One of the major arguments against renewable energy sources, such as wind and sun, is that they are unstable. Wind turbines only run when the wind is blowing and solar panels are not particularly effective on a grey winter day.
However, a new report on Europe’s heat and cooling consumption from the University of Aalborg, Denmark suggests combining renewable energy with district heating and re-insulation of the existing building stock. If this is implemented, CO2 emissions in Europe can be reduced significantly, as half of Europe’s total energy consumption is used for heating and cooling homes and industry.
The solution to our climate challenges
According to Brian Vad Mathiesen, Professor in Energy Planning at Aalborg University, the solution to our climate challenges should be found in a combination of renewable energy and the Danish district heating system. “We need to upgrade our renewable energy production from e.g. wind power and then use heat pumps to save energy as hot water in the district heating system,” said Brian Vad Mathiesen.
Heat pumps can convert electricity to heat in an energy efficient manner, and it can be used in individual homes – but also in a district heating system.
Identifying Europe’s use of heating and cooling and related CO2 emissions
During the past six years, Brian Vad Mathiesen has been mapping Europe’s use of heating and cooling and the C02 emissions related to this use. The project is called Heat Roadmap. The most recent project report shows, among other things, that C02 emissions from an energy system, including the heating and cooling sector in Europe, can be reduced with 86 percent in comparison to the level in 1990.
According to the report, this can be done by creating more energy efficient houses, by using the heat waste from the industry and by extending the existing district heating infrastructure in Europe. “District heating is not that widespread in Europe. There are countries in Europe that do not even have a word for district heating. However, there is a great interest in how it works – especially from EU officials,” said Brian Vad Mathiesen.
A barrier to the development of the district heating system in the rest of Europe could be the very large investments that are needed for expanding the infrastructure.
Restructuring energy production with district heating and heat storage
Currently, the energy sector in the EU accounts for more than 70 percent of total C02 emissions. Furthermore, half of the energy consumption is used for heating and cooling. Especially the heating of buildings, houses and factories requires great amounts of energy, which today comes from natural gases, coal, and other sources.

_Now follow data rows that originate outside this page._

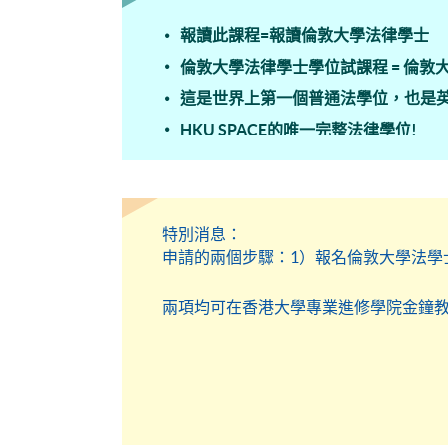
報讀此課程=報讀倫敦大學法律學士
倫敦大學法律學士學位試課程 = 倫敦
這是世界上第一個普通法學位，也是
HKU SPACE的唯一完整法律學位!
自 1890 年代起，倫敦大學法律學
Academic Direction: UCL, LSE, KCL, B
恭喜多位香港大學專業進修學院的畢
特別消息：
在全部12門學科的考核中在其中的7
申請的兩個步驟：1）報名倫敦大學法學
證書由倫敦大學授予每門科目全球所
近年平均合格率逾90%，其中4科達10
兩項均可在香港大學專業進修學院金鐘
2023–2025年間，CertHE（倫敦大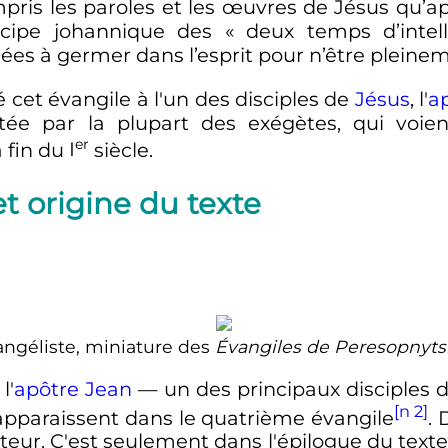
pris les paroles et les œuvres de Jésus qu’aprè
ncipe johannique des
« deux temps d’intel
ées à germer dans l’esprit pour n’être pleine
é cet évangile à l'un des disciples de
Jésus
, l'
a
etée par la plupart des exégètes, qui voie
er
la fin du
I
siècle
.
et origine du texte
angéliste, miniature des
Évangiles de Peresopnyts
l'
apôtre Jean
—
un des principaux disciples 
[n 2]
apparaissent dans le quatrième évangile
. 
eur. C'est seulement dans l'épilogue du texte, 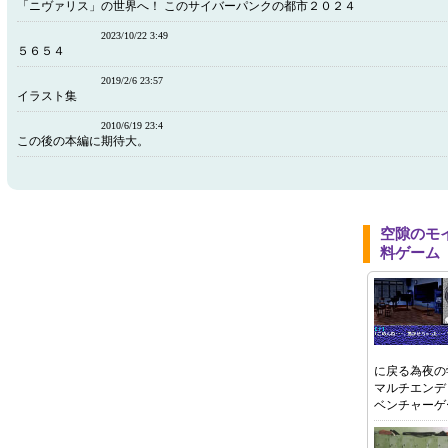
「ニヴァリス」の世界へ！ このサイバーパンクの都市２０２４
2023/10/22 3:49
５６５４
2019/2/6 23:57
イラスト集
2010/6/19 23:4
この後の本編に期待大。
空隙のモ
料ゲーム
に戻る為夜の
マルチエンデ
ベンチャーゲ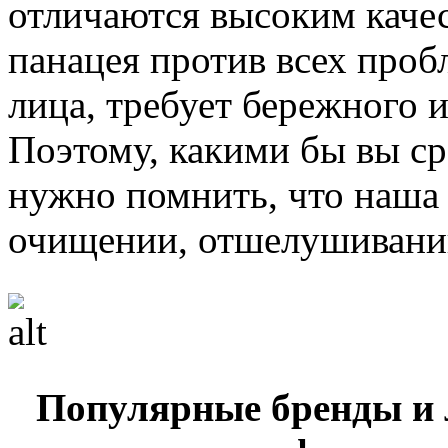
отличаются высоким качес
панацея против всех проб
лица, требует бережного 
Поэтому, какими бы вы ср
нужно помнить, что наша
очищении, отшелушивани
Популярные бренды и 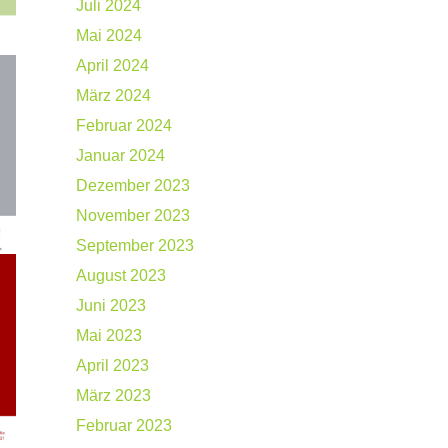
Juli 2024
Mai 2024
April 2024
März 2024
Februar 2024
Januar 2024
Dezember 2023
November 2023
September 2023
August 2023
Juni 2023
Mai 2023
April 2023
März 2023
Februar 2023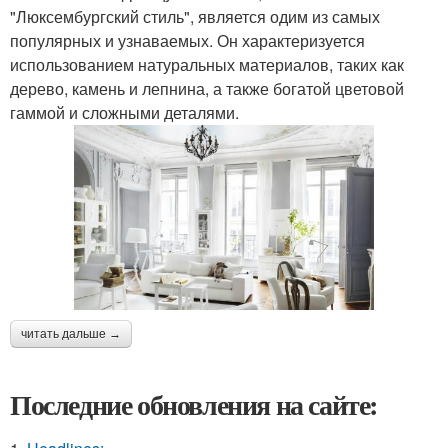
"Люксембургский стиль", является одим из самых
популярных и узнаваемых. Он характеризуется
использованием натуральных материалов, таких как
дерево, камень и лепнина, а также богатой цветовой
гаммой и сложными деталями.
читать дальше →
Последние обновления на сайте:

In Denmark, 64 percent of the heat consumption is covered by district heating, which is produced at combined heat and power plants from burned waste, gas and biomass. The latest IPCC report on the current climate situation warned about the need to restructure the energy production – from using coal and gas to using renewable energy sources in order to reduce C02 emissions.
According to Brian Vad Mathiesen, this can be done much faster if we utilise district heating and heat storage. “The whole world is looking at Denmark and our expertise within this area – both technically and legally. It is a great opportunity to share Danish know-how and our experience with a circular economy model with local ownership”, he said.
The report can be found here.
Facts about the Danish district heating system
- District heating is a system that can distribute heat from many different sources. For example waste, tile, straw, wind, solar, geothermal, natural gas, oil, coal, surplus heat from industry and more. The district heating companies in Denmark are non-profit.
- Today, 1,713,499 Danish households are supplied with district heating. This corresponds to 64 percent of all households and approx. 3.6 million people.
- 60 percent of the heat is based on green energy, and 51 percent from renewable sources such as solar, wind, biomass, biogas and geothermal energy.
- 60,000 kilometres of district heating pipes run below Denmark’s surface – in which about 1 billion litres of hot water run.